- Born: September 12, 1930 (age 95) France
- Education: Electrical Engineering Master's degree in Physics Master's degree in Electrical Engineering
- Alma mater: University of Toulouse Northeastern University
- Occupation: venture capitalist

= Pierre Lamond =

French venture capitalist (born 1930)

Pierre R Lamond (born September 12, 1930) is a venture capitalist in Silicon Valley who has specialized in semiconductors, systems and cleantech. He was a partner at Sequoia Capital based in Menlo Park, California, from 1981 until he left to join Vinod Khosla's Khosla Ventures as General Partner in March 2009. He left Khosla Ventures in 2014 and joined Eclipse Ventures as a Partner in 2015.

== Career ==

"Typically our style of investment is to invest early. First, we try to identify potentially profitable sectors of the market before everyone else does. At that point, we can get involved in the seed and first financing rounds, become active at the board level and participate in establishing strategy and start recruiting a management team."
— —Lamond in 1999.

Lamond was born in France and studied Electrical Engineering at the University of Toulouse as an undergraduate, where he also received a master's degree in Physics. He then gained another master's degree in Electrical Engineering from Northeastern University.

His first job was an engineer with Transitron Electronics in 1957. In January 1962, he joined Gordon Moore's Fairchild Semiconductor, before he left in 1967 to run the company's spin-off, National Semiconductor, with Charles E. Sporck and Bob Widlar. At National Semiconductor they made the-then bold move of assembling all their semiconductor components outside the US, in Hong Kong and Singapore.

He has also been an executive at Coherent Radiation, where he was CEO until January 1976, and Advent Corp., a home-entertainment equipment company, where he was CEO from March 1976 until May 1977.

During his tenure at Sequoia Capital, Lamond was chairman at Cypress Semiconductor, Microchip Semiconductor, Vitesse Semiconductor, Redback Networks, Plumtree Software, Verisity and a Director of a number of other companies. While at Sequoia he acted as a mentor for the founders of YouTube. Despite being an early investor in several social network startups, he said in 2007 that "We're in Web 2.0 bubble in my opinion." In 2009, Sequoia acrimoniously split with Lamond after he had made personal investments from his family office and referred deals to his son.

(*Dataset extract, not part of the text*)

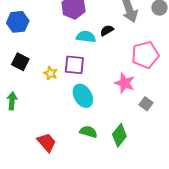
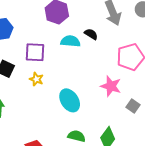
black semicircle: (107, 30) -> (91, 34), turned 64
purple square: (74, 65) -> (35, 52), moved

He is a past president of the Western Association of Venture Capitalists. He had intended to retire in 2009, but instead joined Khosla, who specialise in energy-related companies, after being impressed with their focus on investing in research-based ventures. At Khosla Ventures, Lamond was on the Board of Seeo, Soladigm, Cogenra, Seamicro (sold to AMD), Point Source Power, Skybox. In 2015, Lamond joined Lior Susan, who was to lead Formation 8's hardware fund before the firm's split. Instead they founded Eclipse Ventures where he is currently Partner Emeritus. At Eclipse, Lamond is on the Boards of Light Lab, Kindred, Diassess, Cerebras, Flex Logix, Visible, and Oxide Computer Company. In 2026, he donated $30 million to Duke University's electrical and computer engineering department.

== Personal life ==
Lamond is married. His son David is President of Lamond Capital Partners. Lamond has two other children, Patricia and Philip.